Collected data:
● ● ● ● ●

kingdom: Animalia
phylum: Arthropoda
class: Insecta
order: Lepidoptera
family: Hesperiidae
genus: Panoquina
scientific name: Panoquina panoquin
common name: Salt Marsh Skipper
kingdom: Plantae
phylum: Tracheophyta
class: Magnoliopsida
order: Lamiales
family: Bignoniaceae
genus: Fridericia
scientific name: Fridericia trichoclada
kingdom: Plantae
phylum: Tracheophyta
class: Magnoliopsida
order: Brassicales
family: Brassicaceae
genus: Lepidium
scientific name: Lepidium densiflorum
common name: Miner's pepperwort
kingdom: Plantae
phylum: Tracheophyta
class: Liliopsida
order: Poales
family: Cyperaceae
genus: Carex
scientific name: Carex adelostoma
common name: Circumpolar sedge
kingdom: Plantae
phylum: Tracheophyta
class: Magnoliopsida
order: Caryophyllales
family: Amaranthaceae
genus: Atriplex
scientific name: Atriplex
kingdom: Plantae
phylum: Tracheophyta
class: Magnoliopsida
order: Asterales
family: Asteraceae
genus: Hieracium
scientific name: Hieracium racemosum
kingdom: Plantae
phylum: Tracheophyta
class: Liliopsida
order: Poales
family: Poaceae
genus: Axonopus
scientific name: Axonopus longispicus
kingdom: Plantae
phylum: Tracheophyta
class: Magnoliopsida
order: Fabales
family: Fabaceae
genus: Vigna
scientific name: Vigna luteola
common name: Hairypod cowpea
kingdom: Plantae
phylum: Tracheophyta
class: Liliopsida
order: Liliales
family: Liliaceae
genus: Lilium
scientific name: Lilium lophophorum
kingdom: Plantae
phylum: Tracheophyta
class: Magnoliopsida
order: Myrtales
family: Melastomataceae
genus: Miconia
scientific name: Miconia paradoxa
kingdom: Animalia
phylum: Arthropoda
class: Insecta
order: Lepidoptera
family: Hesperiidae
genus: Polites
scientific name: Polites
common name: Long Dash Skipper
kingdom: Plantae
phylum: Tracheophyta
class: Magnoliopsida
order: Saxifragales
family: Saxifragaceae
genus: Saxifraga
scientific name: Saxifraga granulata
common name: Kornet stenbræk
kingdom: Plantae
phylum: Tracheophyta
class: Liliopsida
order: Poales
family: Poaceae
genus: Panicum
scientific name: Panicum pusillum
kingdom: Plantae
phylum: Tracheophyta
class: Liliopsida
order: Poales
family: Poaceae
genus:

● ● ● ● ●

Please reproduce, word for word, the lines of the entries from the line that contains "family: Brassicaceae" up to and including the line that contains "genus: Hieracium".

family: Brassicaceae
genus: Lepidium
scientific name: Lepidium densiflorum
common name: Miner's pepperwort
kingdom: Plantae
phylum: Tracheophyta
class: Liliopsida
order: Poales
family: Cyperaceae
genus: Carex
scientific name: Carex adelostoma
common name: Circumpolar sedge
kingdom: Plantae
phylum: Tracheophyta
class: Magnoliopsida
order: Caryophyllales
family: Amaranthaceae
genus: Atriplex
scientific name: Atriplex
kingdom: Plantae
phylum: Tracheophyta
class: Magnoliopsida
order: Asterales
family: Asteraceae
genus: Hieracium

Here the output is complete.